原子論者
出典: フリー百科事典『ウィキペディア(Wikipedia)』 (2022/04/30 17:58 UTC 版)
デモクリトスの説については解釈が大きく分かれる。エピクロスとルクレティウスは、物体から流出する「エイドラ eidola」の効果で視覚を説明した。「エイドラ」は物質の表層から剥がれ落ちた原子の薄い層で、これが「収縮」して眼に流入する。つまり、「エイドラ」はいわば対象物の複製で、物体の形状や配置などが含まれている。

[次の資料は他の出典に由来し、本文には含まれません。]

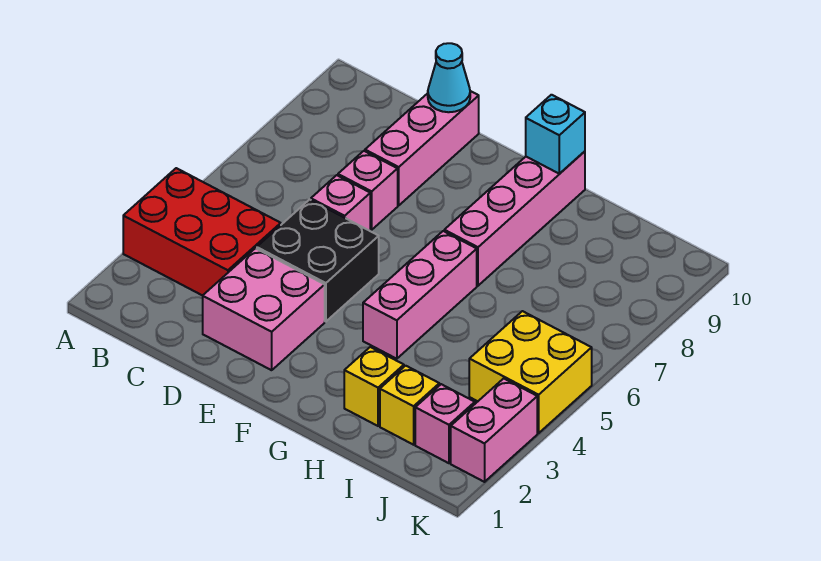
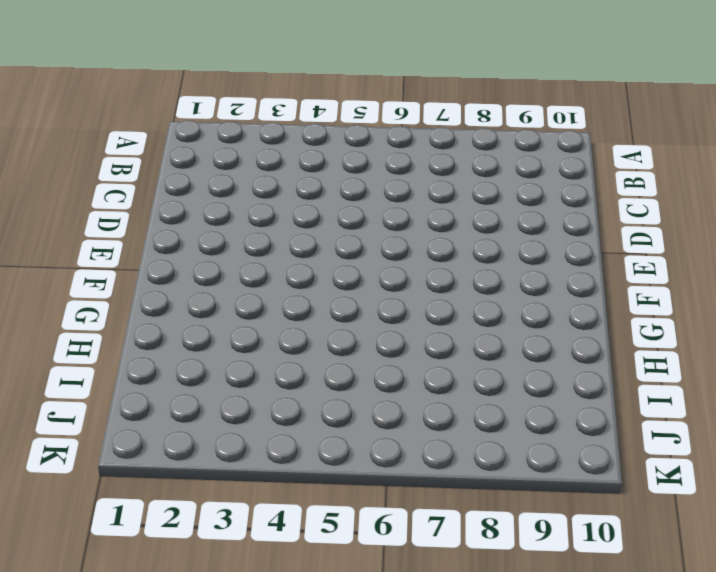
none -> red 2x3 brick [123,168,281,296]
none -> pink 2x2 brick [203,248,325,370]
none -> black 2x2 brick [257,200,379,322]

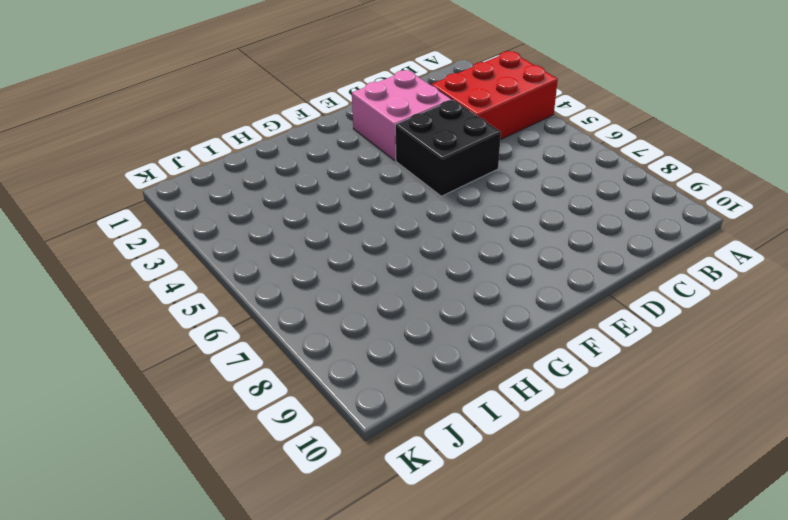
none -> pink 1x1 brick [311,175,370,231]
none -> pink 1x1 brick [338,151,398,230]
none -> pink 1x3 brick [365,91,479,205]

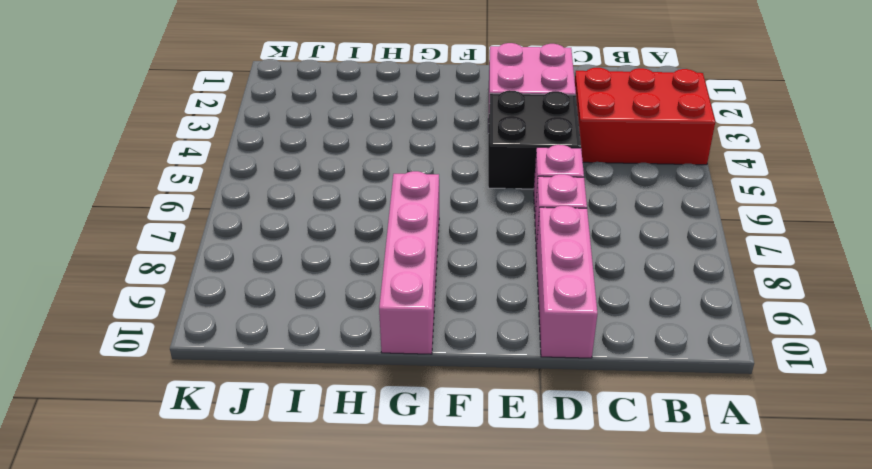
none -> pink 1x3 brick [363,231,477,359]
none -> yellow 1x1 brick [344,347,404,426]
none -> yellow 1x1 brick [380,366,439,445]

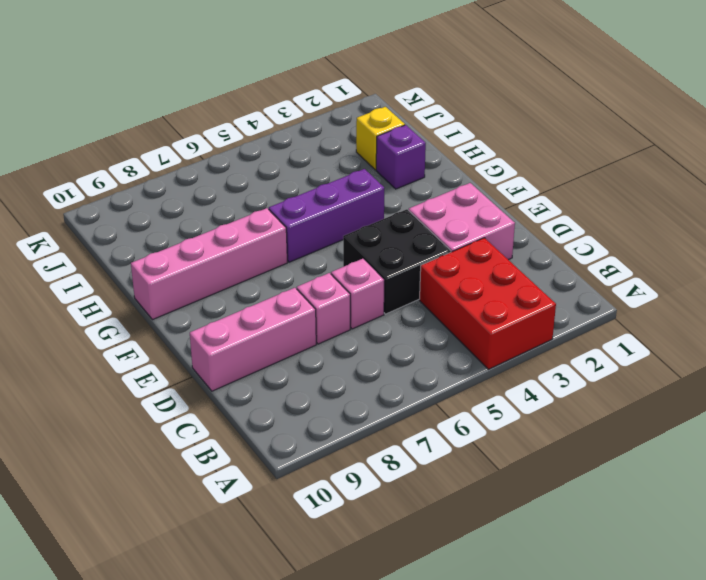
purple 1x3 brick [269,169,384,262] -> pink 1x3 brick [363,231,477,359]
purple 1x1 brick [376,125,426,189] -> yellow 1x1 brick [344,347,404,426]
none -> pink 1x1 brick [415,384,475,463]
none -> yellow 2x2 brick [469,311,592,433]
none -> pink 1x2 brick [451,378,537,482]

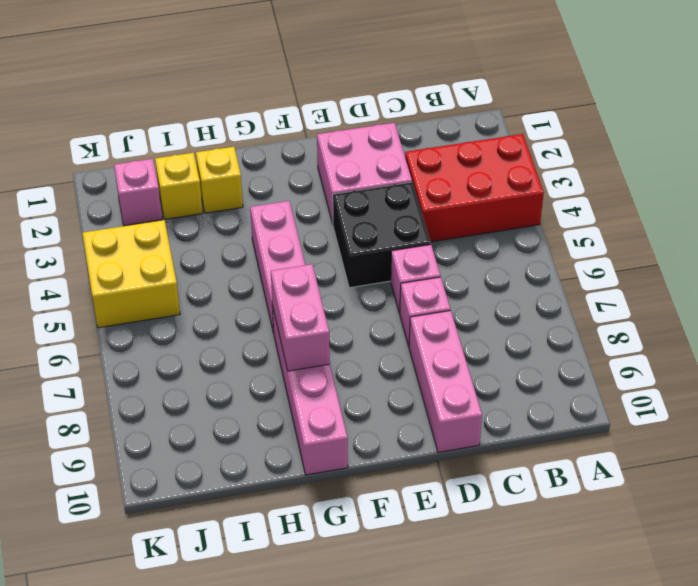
pink 1x2 brick [271,264,330,371] -> pink 1x2 brick moved to [451,378,537,482]
none -> cyan 1x1 cone [428,43,470,112]
none -> cyan 1x1 brick [526,95,585,174]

それゆえ、「エイドラ」を取り込むと、対象が包括的に、かつ瞬時に認識されることになる。 遠方が不明瞭に見える現象、例えば「四角形の塔が、遠方より見た時に丸く見える」といったような現象は、「エイドラ」が伝搬の途中で崩れることで説明された。この問題は、ユークリッドやそれ以降の中世の視覚論でも、度々取り上げられた。 原子論者の視覚論に対する典型的な批判としては、山のように巨大なものの視覚の問題がある。そのように巨大なものの「エイドラ」が眼に入る程に収縮することが信じ難い上に、多数の観察者の眼に、各々都合よく縮小されて届くことへの違和感もあった。 また、エイドラが中途で拾い上げる空気の原子の分量で、対象までの遠近が分かるとされた。